[02/03/2007] Rifiuti

Il lungo addio ai sacchetti di plastica

LIVORNO. La finanziaria 2007 prevede l’avvio di “un programma sperimentale a livello nazionale per la progressiva riduzione della commercializzazione dei sacchi per l’asporto merci” che non risultino biodegradabili. L’obiettivo finale, chiaramente esplicitato nel comma successivo, è quello di arrivare a proibirne del tutto la vendita a partire dal gennaio 2010. Una soluzione accolta con entusiasmo dalle associazioni ambientaliste e che va nella direzione di altri grandi Paesi Europei: La Francia li ha da tempo vietati in Corsica e si appresta a farlo anche in continente, mentre per esempio in Irlanda la riduzione degli stopper in plastica avviene attraverso un costante aumento delle tassazioni.
Se dal punto di vista della sostenibilità si tratta di un passaggio sicuramente positivo, non mancano tuttavia le difficoltà oggettive e inevitabilmente le proteste da parte di chi fino ad oggi li ha prodotti.

Interpretando l’esigenza di approfondimento su questi temi e di dibattito tra i diversi soggetti coinvolti, PolieCo (Consorzio per il riciclaggio dei rifiuti di beni in polietilene) si è fatto promotore – insieme a Coldiretti, Symbola e Novamont - di un Convegno che lunedì prossimo (5 marzo) a Roma sarà una preziosa occasione sia per fare il punto relativamente alle varie problematiche sul tappeto, sia, nello stesso tempo, per mettere a confronto le offerte di mercato di questo segmento produttivo che immette annualmente al consumo 300mila tonnellate di prodotti in plastica (in parte di polietilene riciclato). Fin dalla sua costituzione nel 1998, infatti, PolieCo si pone come il naturale riferimento, per i produttori degli shoppers, sui temi del consumo e dell’utilizzo della plastica riciclata.

«Siamo particolarmente interessati e attenti a questo convegno – ha dichiarato il presidente di PolieCo Enrico Bobbio – perché noi riteniamo che la soluzione della bioplastica sia una strada percorribile per gli shoppers, ma la transizione non sarà automatica».
Per PolieCo infatti il legislatore deve prima risolvere tutta una serie di problemi, tra cui l’adeguamento della capacità produttiva, l’accertamento delle effettive caratteristiche di lavorabilità dei nuovi materiali, il nodo dei costi di conversione degli impianti di sacchettame e dell’acquisto del biopolimero rispetto alle resine derivanti dal petrolio, l’accertamento delle caratteristiche igienico-sanitarie dei sacchetti biodegradabili. Ma anche quelli, non secondari, relativi alla messa a punto degli impianti, della compatibilità ambientale e del riciclaggio.

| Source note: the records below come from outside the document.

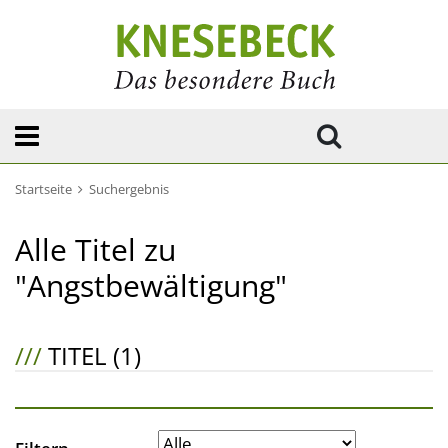
Startseite
Suchergebnis
Alle Titel zu
"Angstbewältigung"
///
TITEL (1)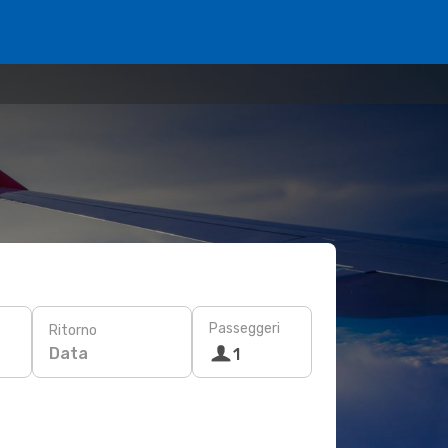
Passeggeri
Ritorno
Data
1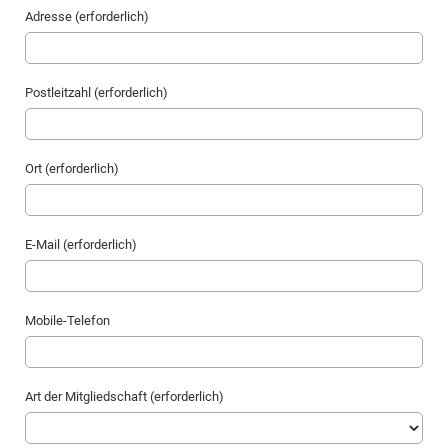
Adresse (erforderlich)
Postleitzahl (erforderlich)
Ort (erforderlich)
E-Mail (erforderlich)
Mobile-Telefon
Art der Mitgliedschaft (erforderlich)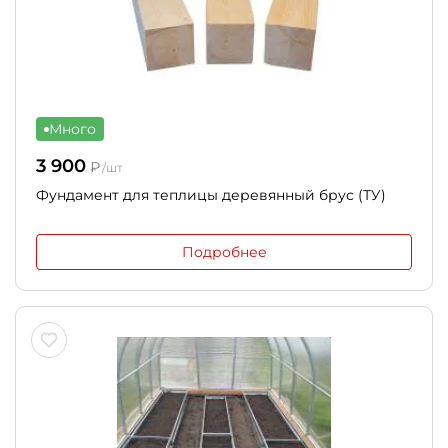
Много
3 900
₽
/шт
Фундамент для теплицы деревянный брус (ТУ)
Подробнее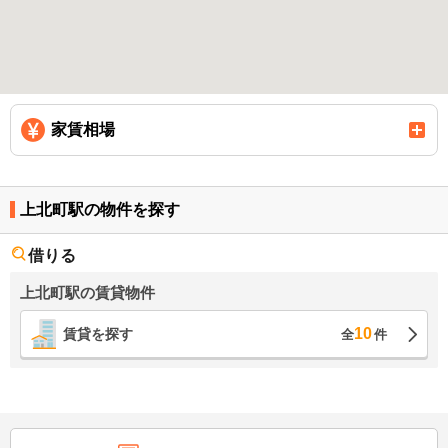
家賃相場
上北町駅の物件を探す
借りる
上北町駅の賃貸物件
10
賃貸を探す
全
件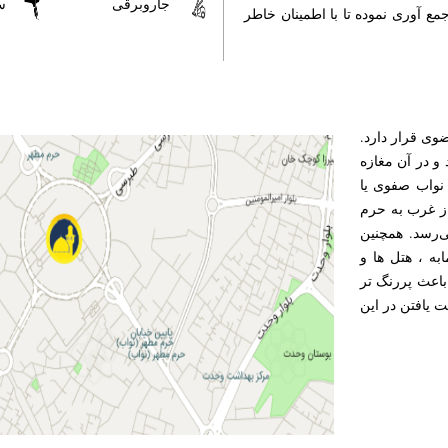
جاروبرقی
س
 آوری نموده تا با اطمینان خاطر
وی قرار دارد.
و در آن مغازه
 نواب صفوی یا
از غرب به حرم
ی‌رسد. همچنین
به ، هتل ها و
باعث پررنگ تر
 یافتن در این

Intanto la ricerca va avanti: uno dei partner della giornata di lunedì è Novamont, che ha brevettato i prodotti in Mater bi, ovvero la plastica derivata da materie prime rinnovabili come l’amido di mais. Nello scorso dicembre Novamont (che ha fatturato 4 milioni di euro nel 2006 con una crescita del 24%) ha avviato a Terni la prima bioraffineria che produce poliestere ricavato da olio di girasole.

In Francia invece hanno messo a punto un materiale 100% biodegradabile, 100% compostabile, derivato da cereali in grani che si chiama Biolice ed è già prodotto a livello industriale. Secondo i produttori costituisce un’ulteriore evoluzione più sostenibile del Mater bi, in quanto il Biolice è prodotto direttamente da farine di cereali e non dall’amido. Questa caratteristica costituirebbe un vantaggio molto importante per l’ambiente poiché il processo di produzione dell’amido necessita di un forte consumo di acqua.